- [Stated problem 1]:
In the freight brokerage text, how would you render this sentence in Spanish: "The main difference between freight brokers and forwarding companies comes down to control of the shipments."?
- [Stated problem 2]:
Can you reproduce the freight brokerage text between "Every day, shippers" and "acquired through cold-calls.", inclusive?

- [Document text]:
□ □ □
What is a freight broker?
In short, the job of the freight broker is to pair shippers with carriers who can transport their cargo, ensuring the pickup is secure and cost-effective for the former. When connecting vendors with drivers, they help navigate and coordinate the many moving parts of the supply chain to guarantee safe and on-time delivery.

Carrier vs broker
Typically, a freight broker will not own the freight nor the vehicles used to transport it. Rather, they leverage their supply chain expertise in matching the needs of those who want to ship large cargo with carriers who have the right capacity at the right rates. The freight broker negotiates with the carrier to find the best rate for their customer, and once this is completed the carrier will be the driver who collects and delivers the goods to their destination.

Forwarder vs broker
Both brokers and freight forwarders work between the shipper, who needs to move cargo, and the carrier, who has the equipment and facilities to transport it. The main difference between freight brokers and forwarding companies comes down to control of the shipments. Brokers are usually described as middlemen between shippers and carriers, and unlike forwarders, they do not take ownership over moving goods.

The concerns of freight brokers have traditionally been smaller scale — they are known to focus mainly on lowering logistics costs and looking for the best deal for domestic shippers. Forwarders, on the other hand, are typically used for shipping to multiple international destinations. Any shipments they move are also managed underneath their own Bill of Lading, which serves as the contract of the carriage of goods.

How does freight brokerage work?
A broker’s business depends on taking the difference between the amount the shipper is willing to pay to ship their freight, and the final rate which the broker goes on to negotiate for the shipper. This difference is otherwise known as the ‘spread’, which yields a net profit to the broker after their operating costs are taken into account. A freight broker might do this independently, or as part of a brokerage agency.

How do brokers find carriers?
Every day, shippers around the world need to find drivers for a range of cargo types, sizes and destinations. They do this by using brokers who can routinely utilize their network of supply chain contacts and access to load boards (online freight-matching marketplaces) to connect the shippers with carriers who have the capacity to move their cargo. These connections are usually cultivated over time, or acquired through cold-calls.

Where do brokers bid on freight?
Brokers rely on load boards, which are often accessed via a subscription service. The boards let them view available loads that they could cover, i.e. that are within their remit and have lanes available. At this point, they start the bidding process and negotiating carrier rates to get the best deal for shippers. One example of this is Relay Load Board, which allows carriers a wide selection of transportation work.

Why do I need a broker?
Freight brokerage is a solution for shippers who need reliable carriers but may not be equipped with enough time or knowledge to find one. The role of the broker is to provide the point of contact between vendors and those carrying their freight. They provide greater visibility and transparency at every step of the freight journey through a transport management system (TMS) and the exchange of electronic data, providing updates in real time and tracking the status of loads. Since these tools are an expensive upfront investment, a broker helps businesses rapidly scale their operations when they are experiencing fast growth.
□ □ □
- [Data excerpts]:

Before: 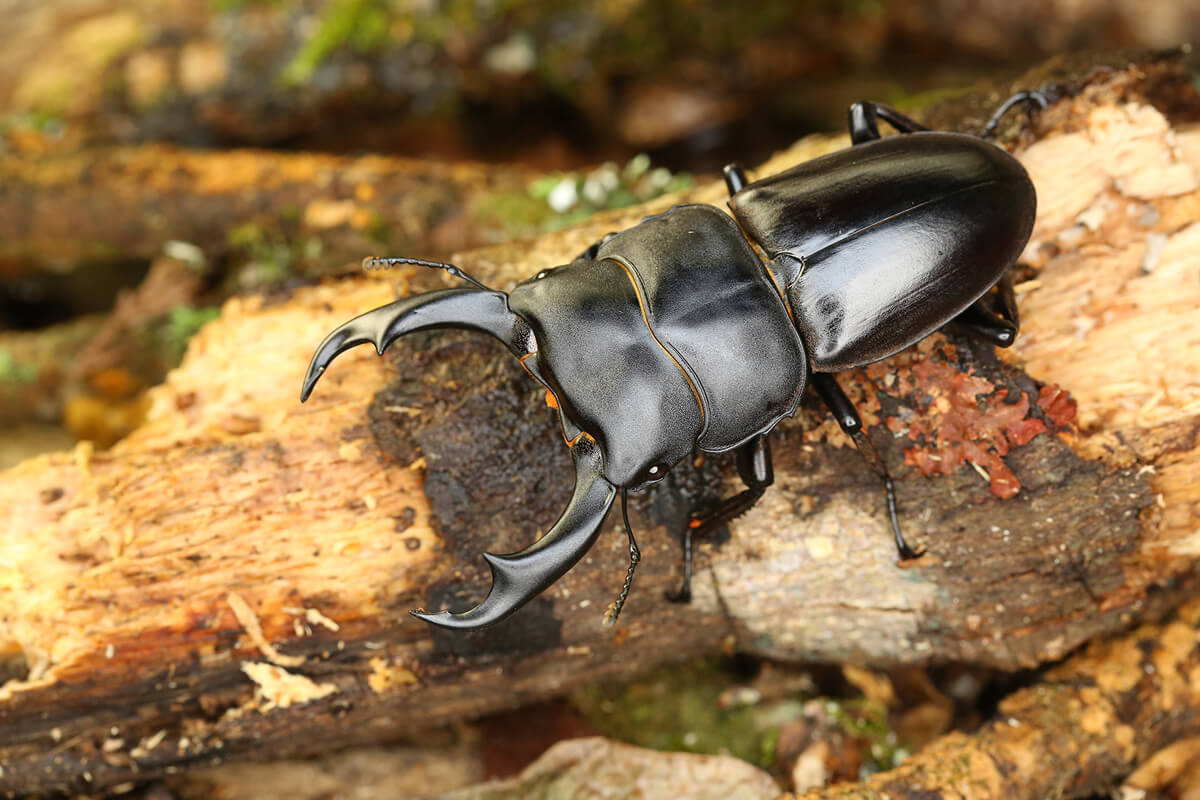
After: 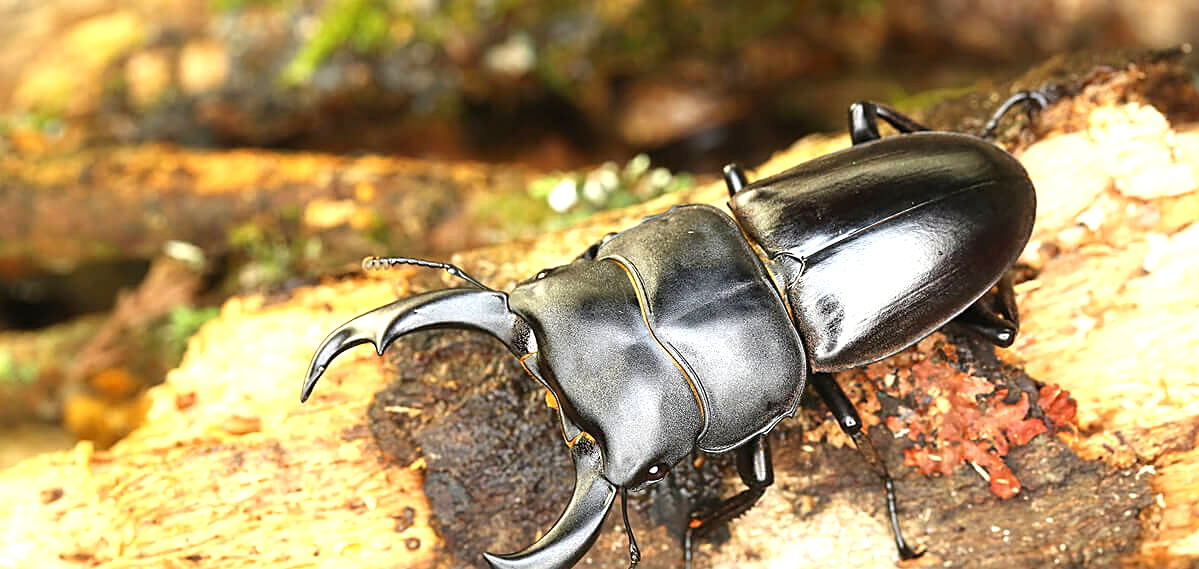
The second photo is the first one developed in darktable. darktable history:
□ □ □
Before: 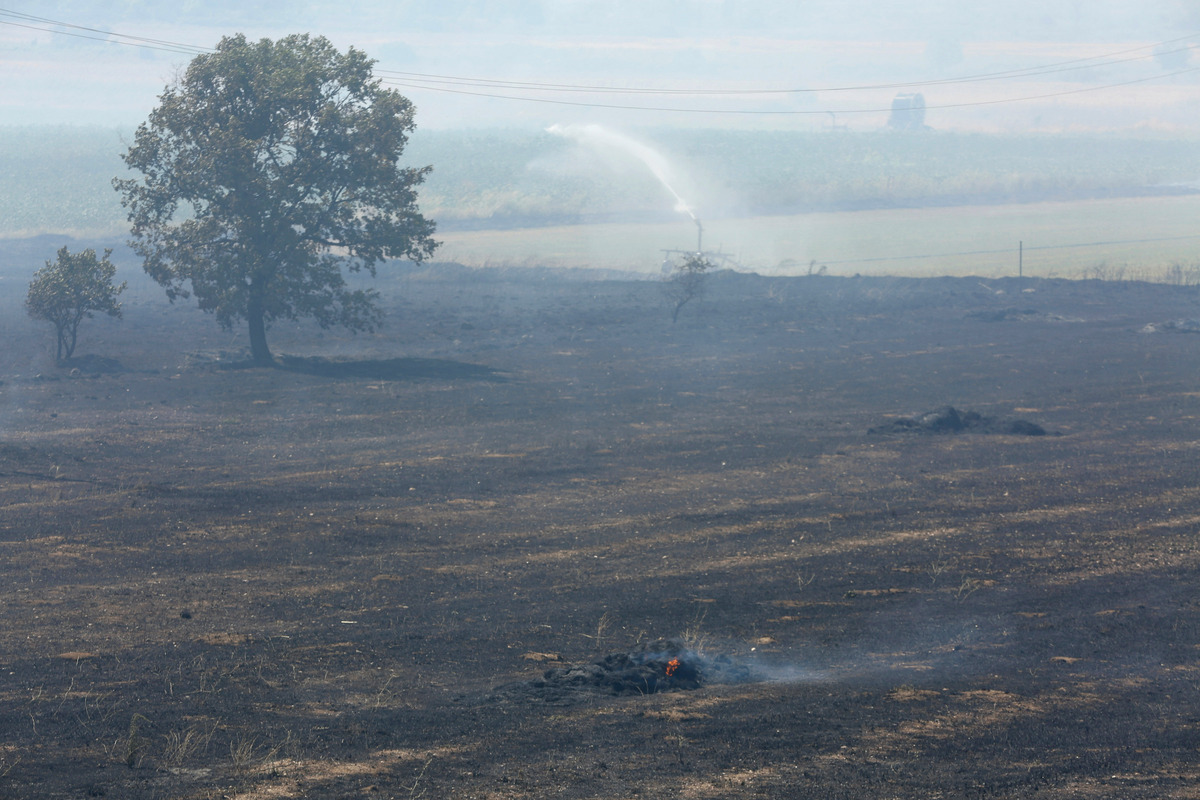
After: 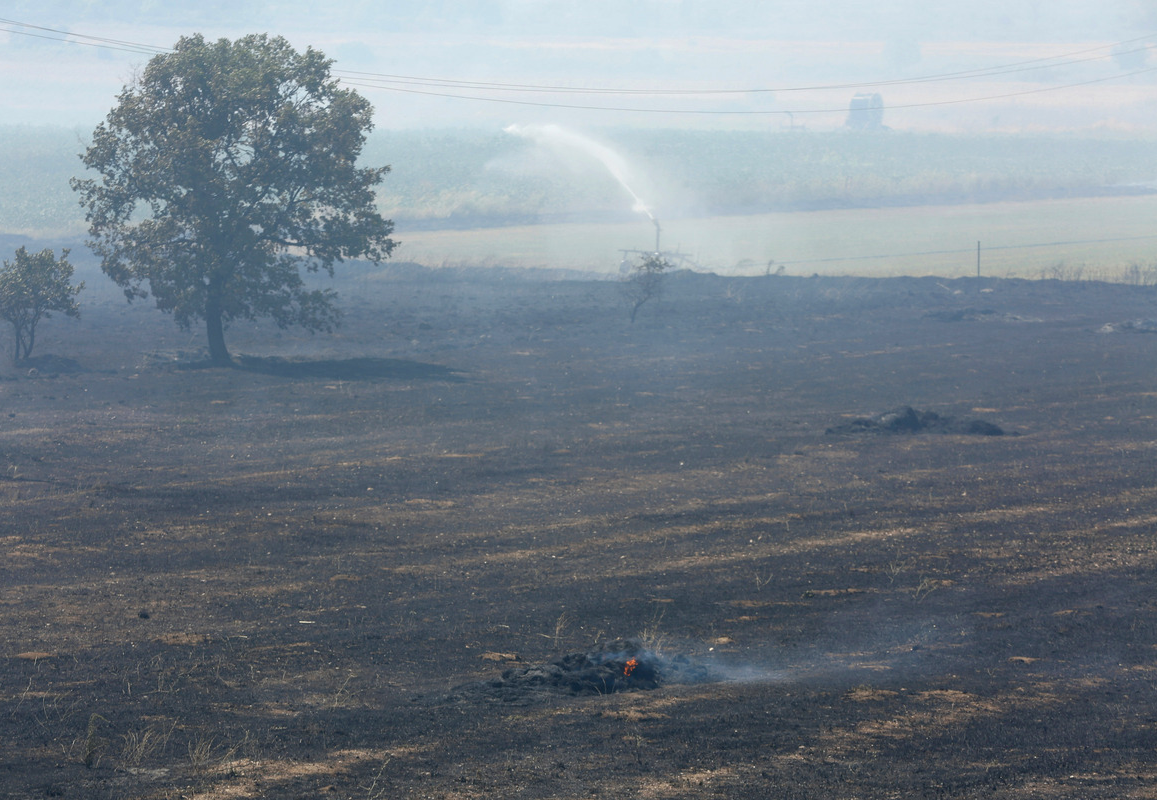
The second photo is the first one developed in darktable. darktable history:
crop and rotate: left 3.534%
□ □ □
- [Finished answer 1]:
La principal diferencia entre los corredores de carga y las empresas transitarias se reduce al control de los envíos.

- [Finished answer 2]:
Every day, shippers around the world need to find drivers for a range of cargo types, sizes and destinations. They do this by using brokers who can routinely utilize their network of supply chain contacts and access to load boards (online freight-matching marketplaces) to connect the shippers with carriers who have the capacity to move their cargo. These connections are usually cultivated over time, or acquired through cold-calls.